(SET PROBLEM A)
According to the earnings call remarks, how many active customers were there across the loyalty programs?

(SUPPLIED PASSAGE)
+ + +

By the end of the quarter, loyalty sales increased 12%, reaching MXN 5.5 billion, representing 26.4 million orders and contributing 28.8% of total sales. We also surpassed 84 million active customers, which are around 200,000 more versus the fourth quarter across our loyalty programs, confirming the strength of our digital engagement and our loyalty base. Additionally, we served nearly 35.7 million digital orders in the quarter, representing MXN 7.8 billion, which accounts for 41.2% of our total sales. During the quarter, we continued advancing our ESG agenda as a core pillar of our long-term strategy. Fundación Alsea achieved a record fundraising campaign through Movimiento Va por Mi Cuenta, raising more than MXN 62 million and surpassing the previous year.
These resources will support more than 14 million people in vulnerable communities during 2026 through programs focused on food security and in collaboration with multiple partners' organizations. Across our operations, we continue to strengthen our environmental and social impact in Europe. Domino's advancing its transition towards a low emission delivery fleet, while we continued our food donation programs contributing to waste reductions and community support. In South America, we supported communities affected by wildfires in Chile through food donations and fundraising initiatives while our teams across the region continue contributing in local volunteering programs. These efforts continue to reinforce ESG as an integral part of how we operate. Let me now turn it over to Federico, our CFO, who will provide further insight into our financial performance. Thank you.

+ + +

(SET PROBLEM B)
In the records, convert everything from the line containing "Rendered at 1500 by 1125 pixels." down to the line containing "text_box H1: Greater" into a JSON list of strings with one string per line, omitting blank lines.

+ + +

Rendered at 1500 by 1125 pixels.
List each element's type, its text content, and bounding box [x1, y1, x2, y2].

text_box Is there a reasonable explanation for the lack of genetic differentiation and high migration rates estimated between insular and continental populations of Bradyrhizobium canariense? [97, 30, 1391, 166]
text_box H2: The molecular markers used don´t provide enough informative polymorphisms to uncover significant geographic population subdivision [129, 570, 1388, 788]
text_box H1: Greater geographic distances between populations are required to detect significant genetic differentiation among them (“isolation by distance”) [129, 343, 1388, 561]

+ + +

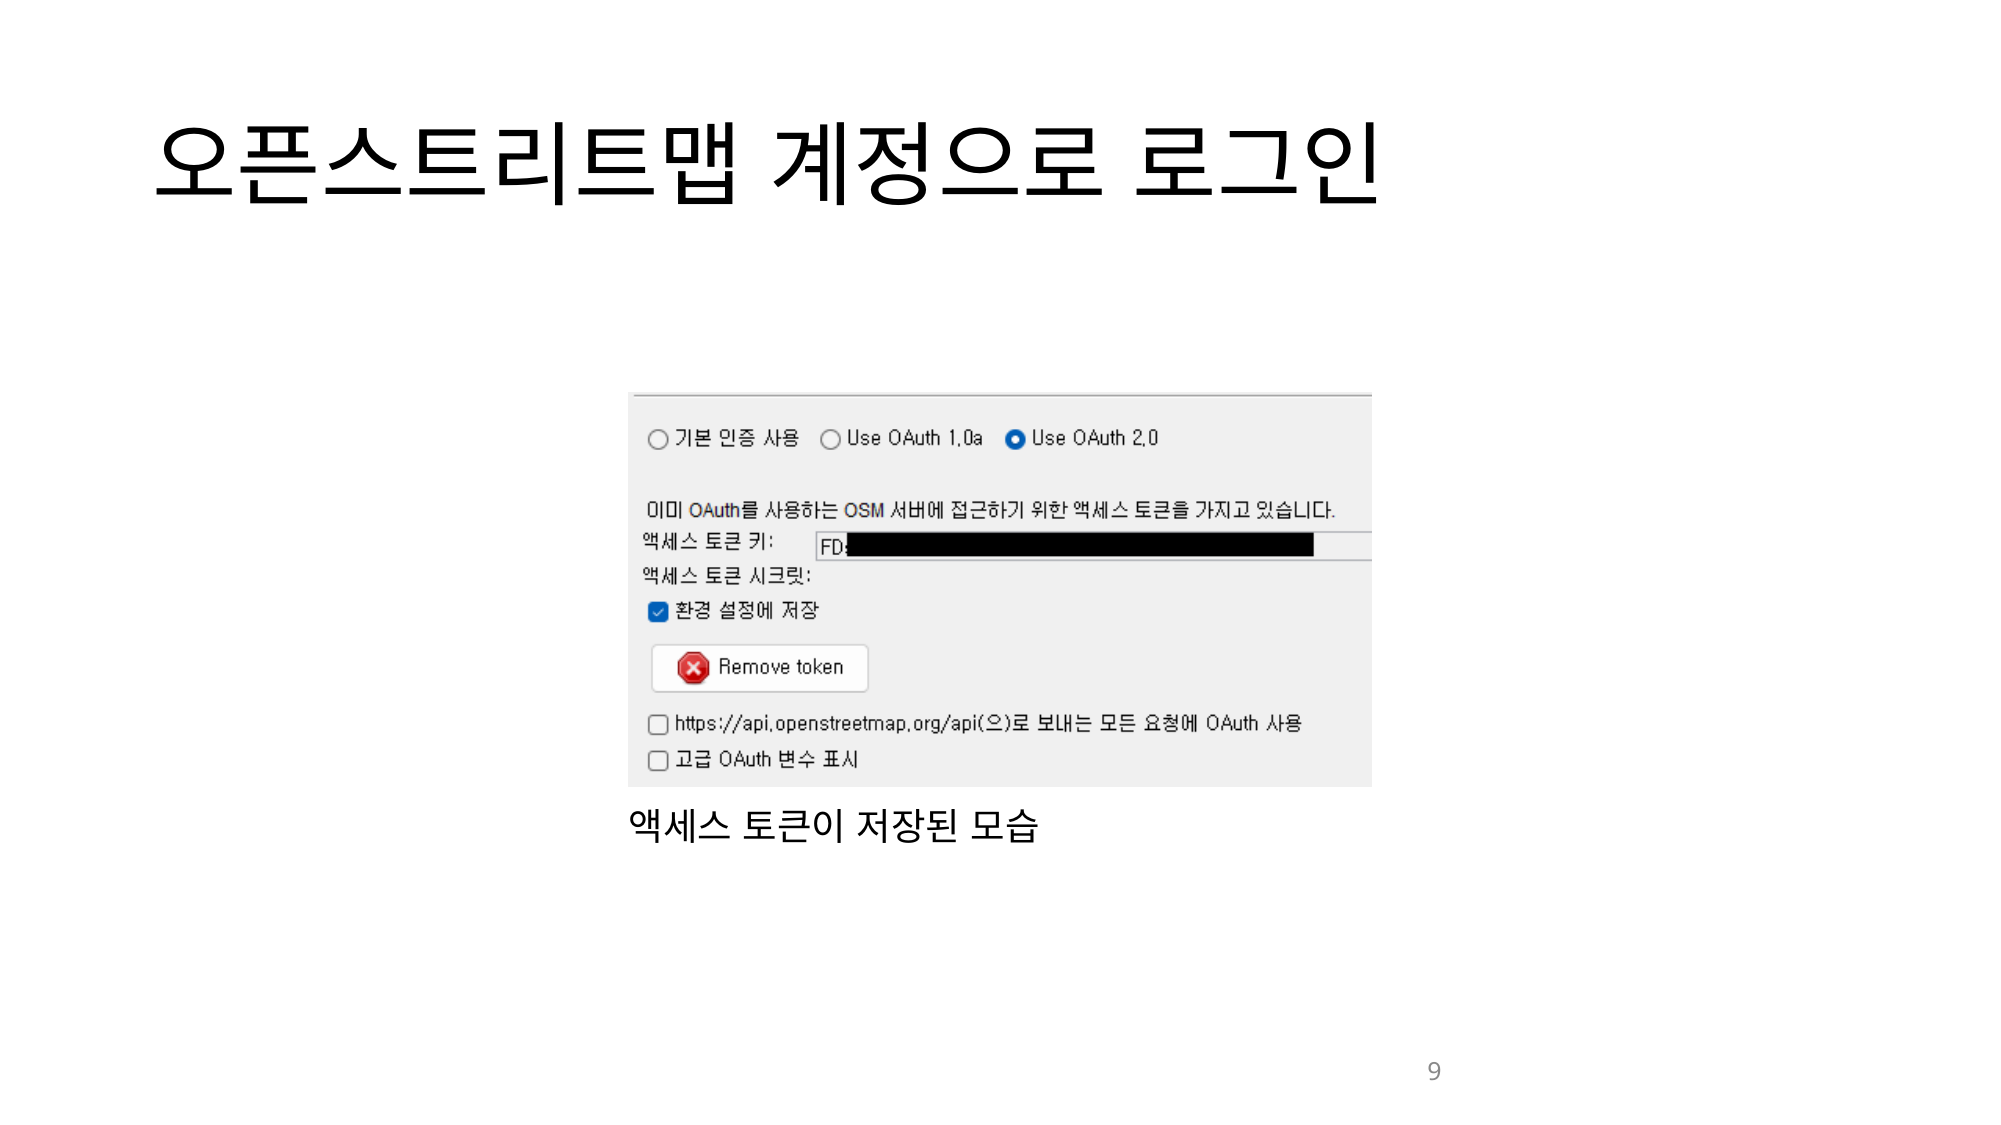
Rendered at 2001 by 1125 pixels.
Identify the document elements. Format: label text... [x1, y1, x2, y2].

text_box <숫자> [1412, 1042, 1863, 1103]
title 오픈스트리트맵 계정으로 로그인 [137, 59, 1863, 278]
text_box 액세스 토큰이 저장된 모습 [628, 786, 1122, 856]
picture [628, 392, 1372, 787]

+ + +

(FULL OUTPUT A)
More than 84 million active customers.

(FULL OUTPUT B)
[
  "Rendered at 1500 by 1125 pixels.",
  "List each element's type, its text content, and bounding box [x1, y1, x2, y2].",
  "text_box Is there a reasonable explanation for the lack of genetic differentiation and high migration rates estimated between insular and continental populations of Bradyrhizobium canariense? [97, 30, 1391, 166]",
  "text_box H2: The molecular markers used don´t provide enough informative polymorphisms to uncover significant geographic population subdivision [129, 570, 1388, 788]",
  "text_box H1: Greater geographic distances between populations are required to detect significant genetic differentiation among them (“isolation by distance”) [129, 343, 1388, 561]"
]